The huge buffalo herds of the pre-European Great Plains were kept in balance by large predators – mostly grey wolves and Native Americans – but also grizzly bears and mountain lions. Most of those natural culling forces are gone. In their absence, and without the advent of new forces, modern buffalo herds would overpopulate their range to the point of ecosystem destruction in a few years – long before enough capital could be accumulated to acquire new land.
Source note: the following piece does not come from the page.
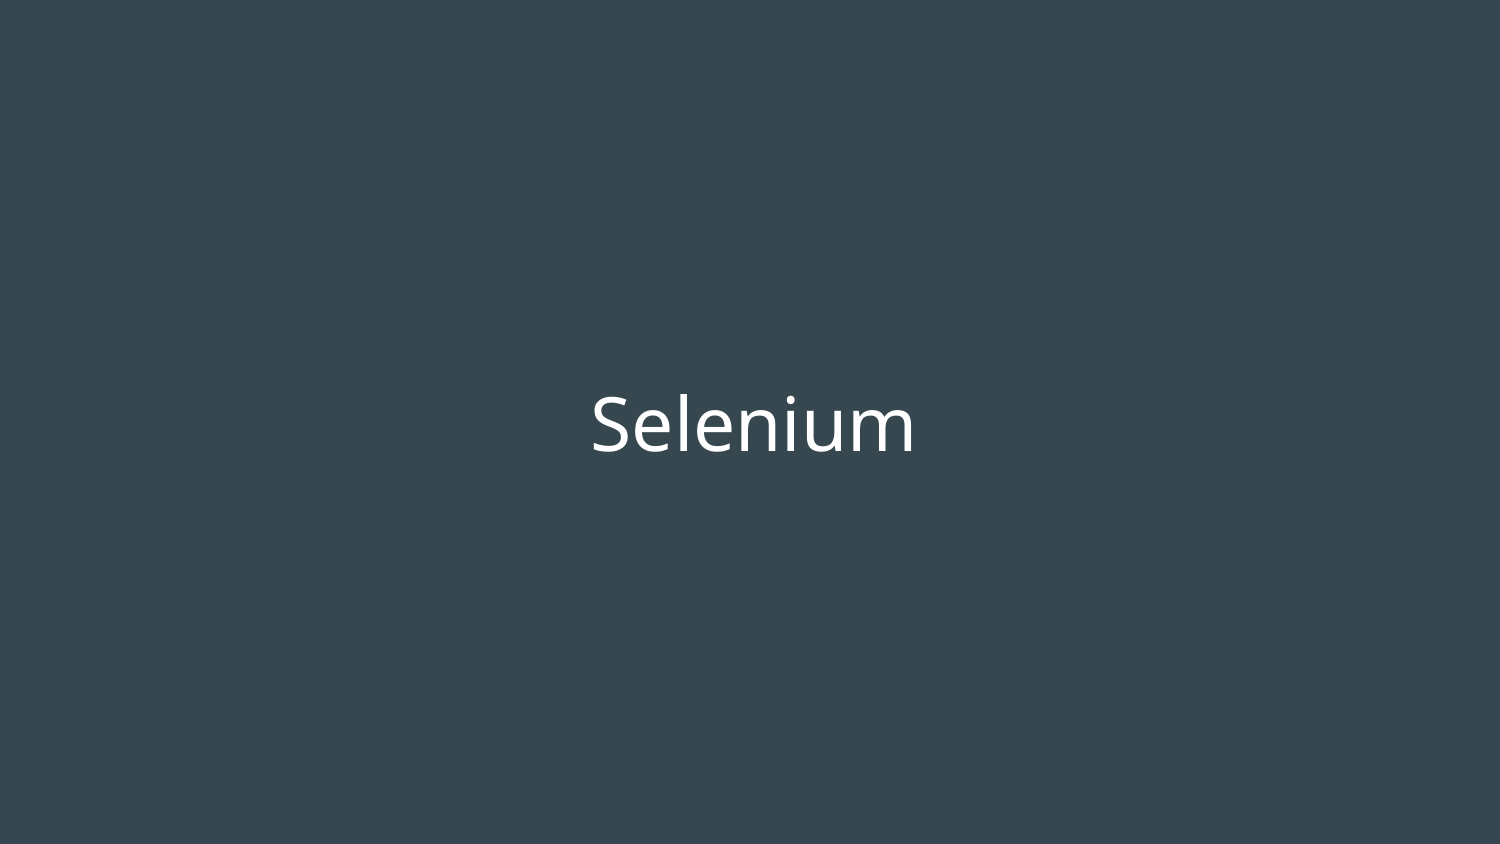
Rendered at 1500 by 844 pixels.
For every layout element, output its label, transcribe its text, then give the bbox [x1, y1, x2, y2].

title Selenium [110, 351, 1399, 493]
The thoughtful and humane harvest of the excess buffalo mimics the effect of those natural forces. Selling the healthy red meat that would have gone to the large predators to modern people in search of healthy, truly grass-fed buffalo meat, is the best, and perhaps the only way to assist in the recovery of America’s great buffalo herds and saving our environment.

10 comments

  • Posted on by Bill Hager

    On the western face of the divide, along the northern tip of the Great Basin in Idaho, is an area known as the winter range… I pay attention to the wild grazers here and manage my little patch largely from what I’ve learned from people like Dan. I’m fortunate to be able to field harvest an elk and a deer each year for my family, and it’s with great pride those packages of meat share freezer space with wild idea buffalo buffalo meat.. keep beating the drum and thanks again for the great buffalo meat..

  • Posted on by Wever Weed

    The proposition is simple: those of us who can must purchase products from companies, small and large, that are 100% committed to restoring and regenerating Earth’s lands and waters. We who can are the ones upon whose shoulders rests the hope of those companies’ business models. But, if we who can - for convenience - do not, then we are complicit.

  • Posted on by Helen Frenette

    Having been diagnosed with food allergies including beef and pork was no fun. When we discovered Wild Idea Buffalo Co. and the incredible bison that we could get it was well worth the price. My husband has found that the bison is much more enjoyable than a beef steak any day. Love the bison and love what you’re doing for the environment … We’re impressed in all you do and appreciate the availability from Wild Idea Buffalo Co.

  • Posted on by Kimm Colarossi

    We are the large predators of the Buffalo now. I am grateful I get to eat such excellent meat and help keep the balance of the ecosystem.

  • Posted on by Denise Myers

    Thank you, thank you for your wisdom and your caring for our Earth and all living beings. I love your company and your mission.